What you have to do:
Quote all lines below exactly. Images stay out.

Information supplied:

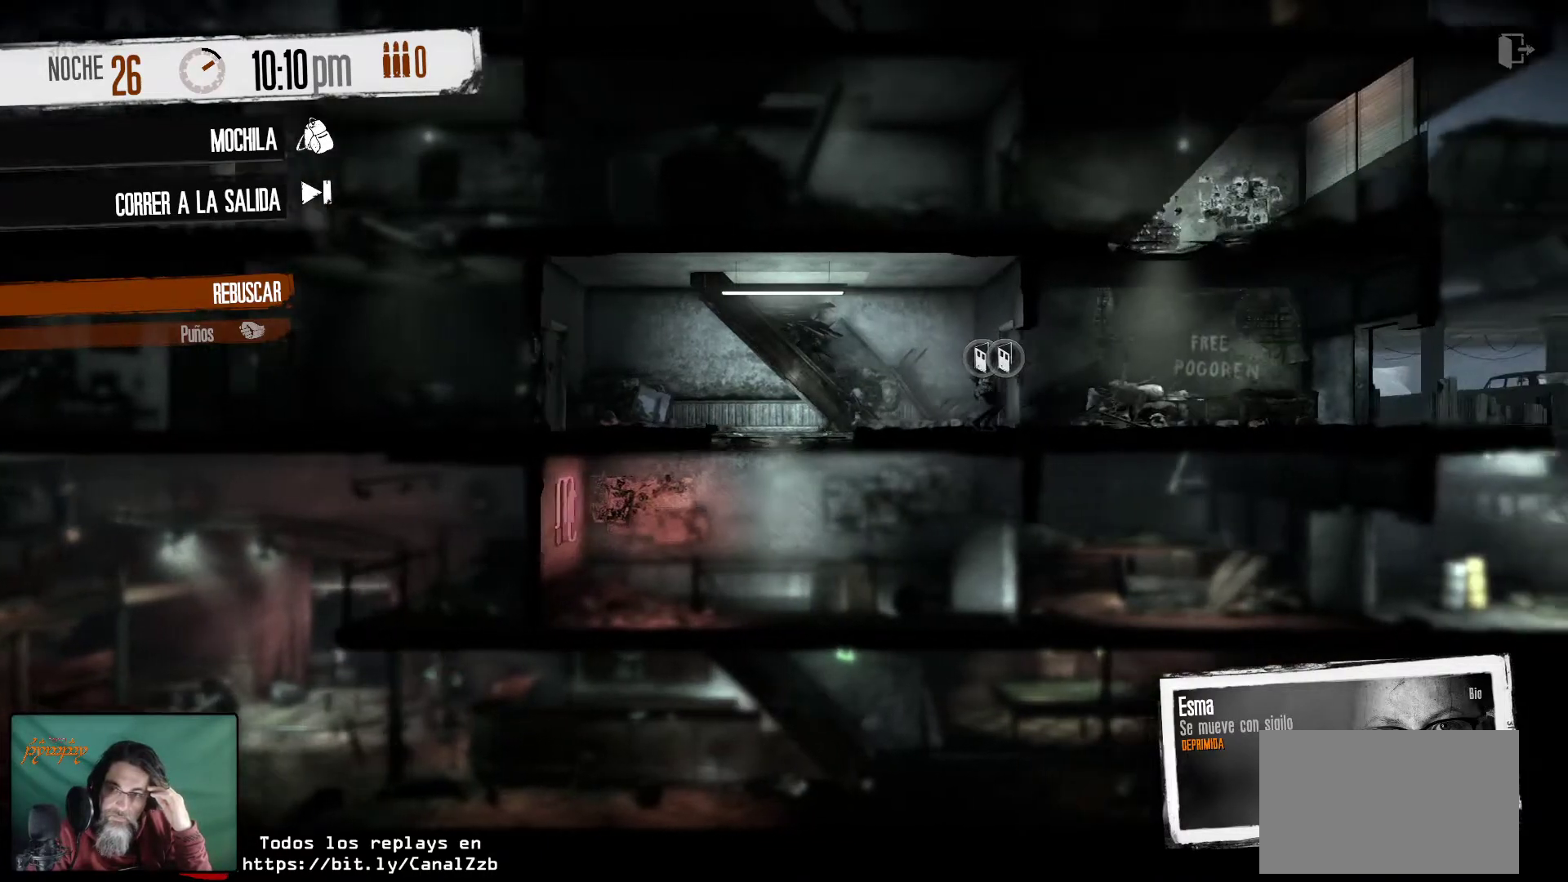
{"keys": [], "mouse": [], "mouse_move": "up-left", "events": []}
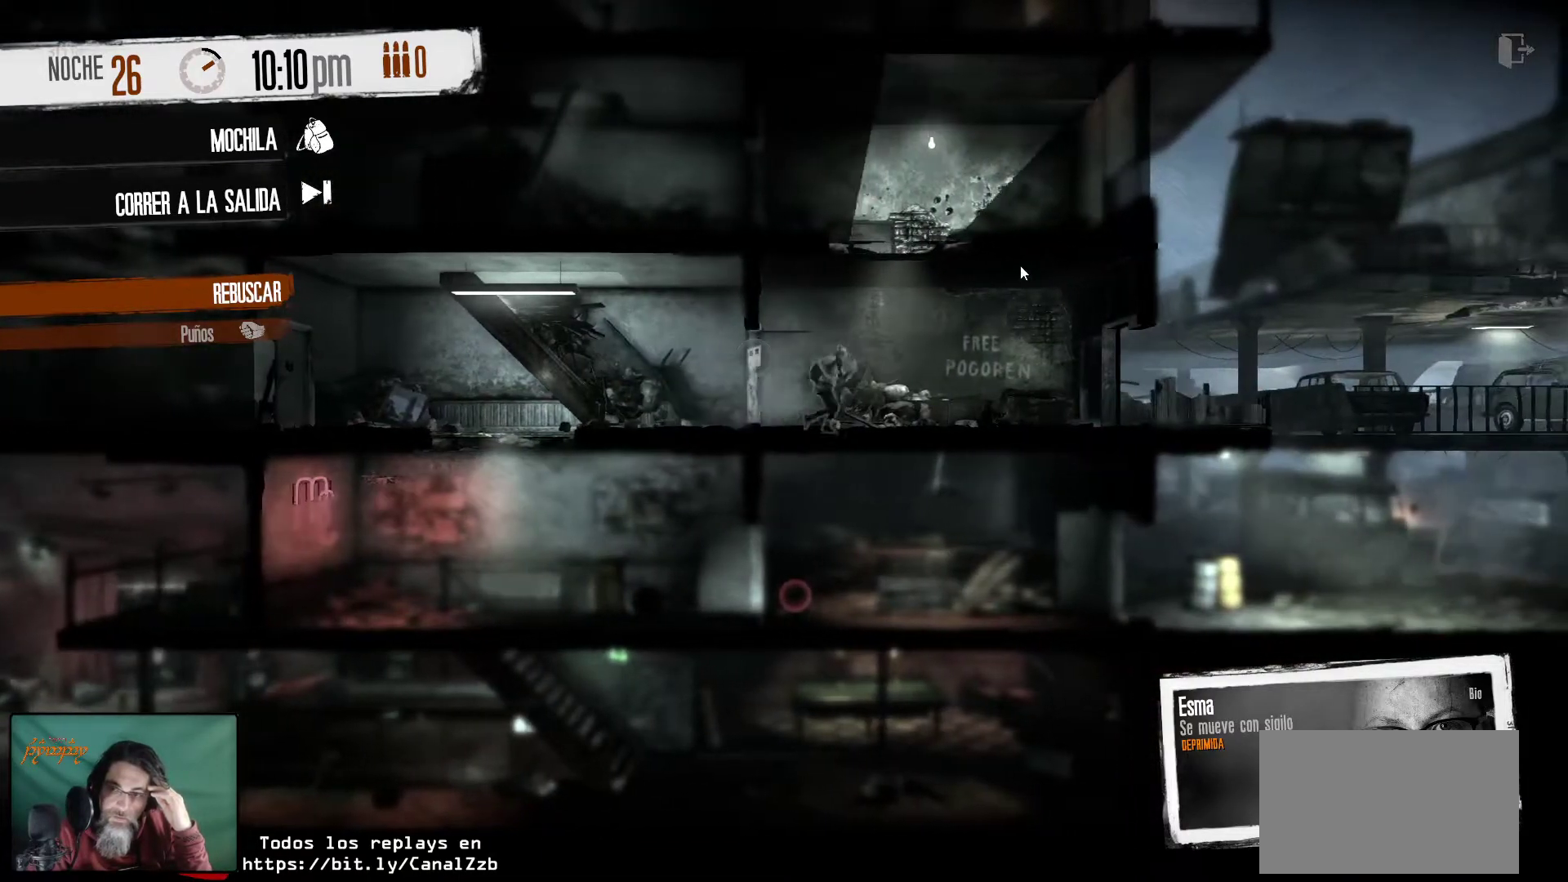
{"keys": [], "mouse": [], "mouse_move": "still", "events": [[367, "mouse_right", "down"], [500, "mouse_right", "up"]]}
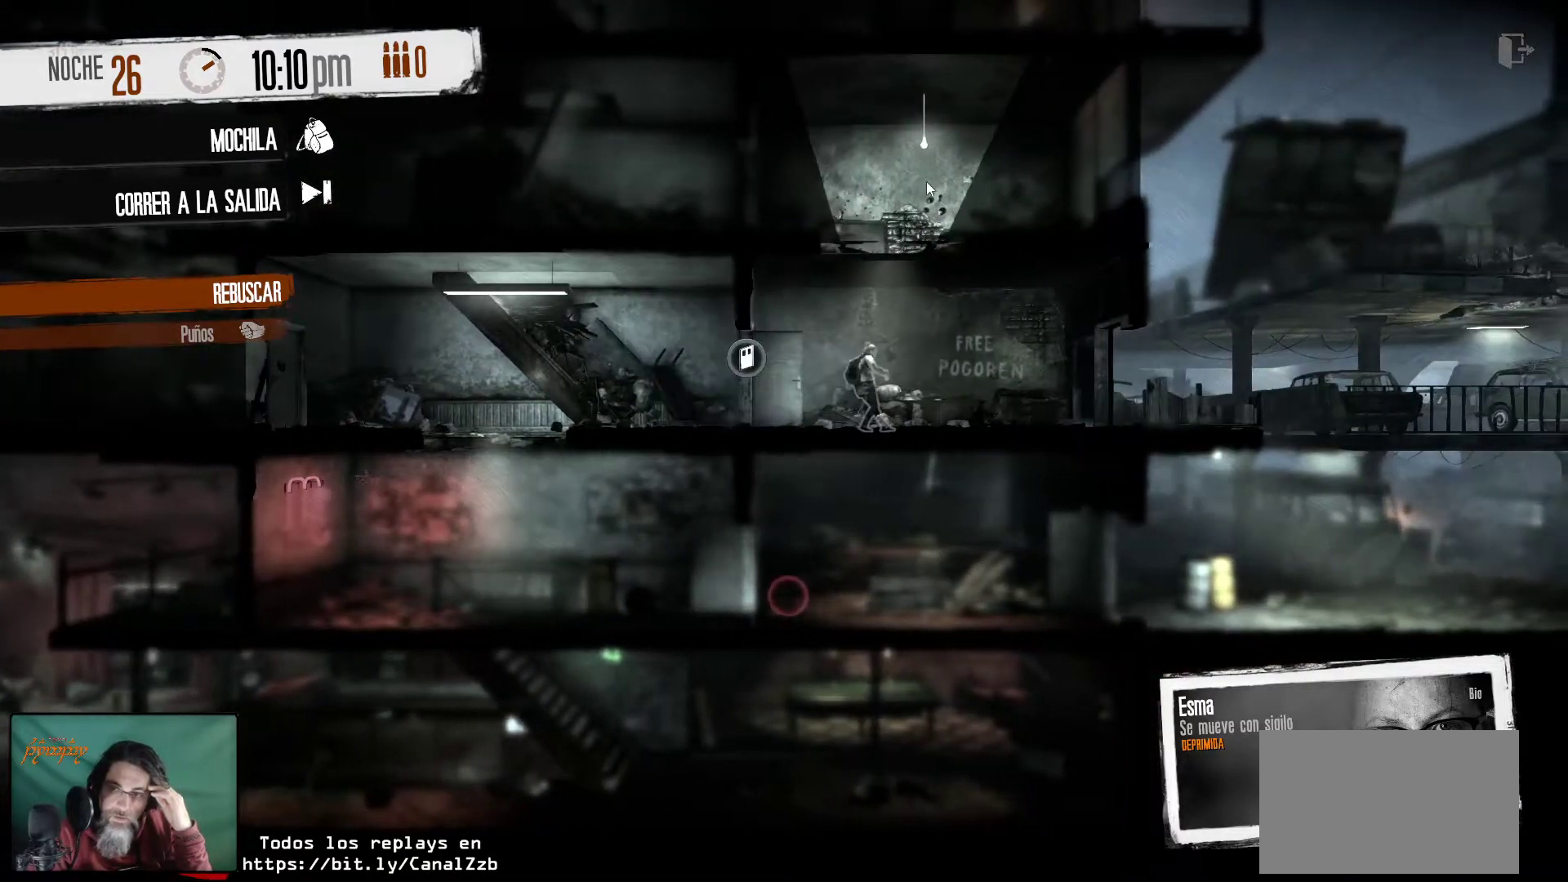
{"keys": [], "mouse": [], "mouse_move": "still", "events": []}
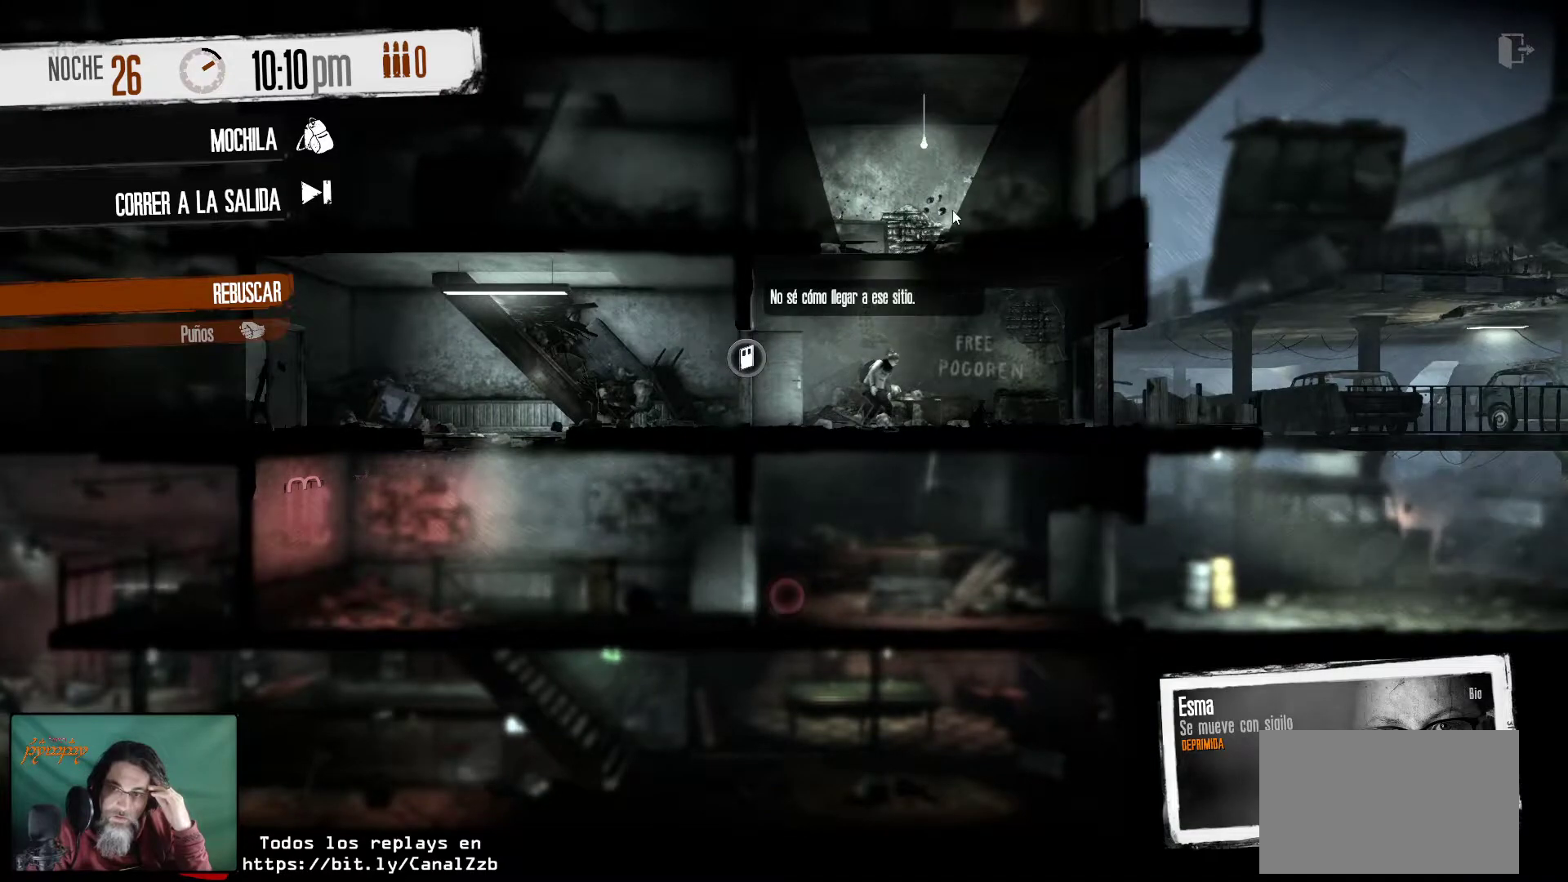
{"keys": [], "mouse": [], "mouse_move": "down", "events": []}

Result for this task:
{"keys": [], "mouse": [], "mouse_move": "up-left", "events": []}
{"keys": [], "mouse": [], "mouse_move": "still", "events": [[367, "mouse_right", "down"], [500, "mouse_right", "up"]]}
{"keys": [], "mouse": [], "mouse_move": "still", "events": []}
{"keys": [], "mouse": [], "mouse_move": "down", "events": []}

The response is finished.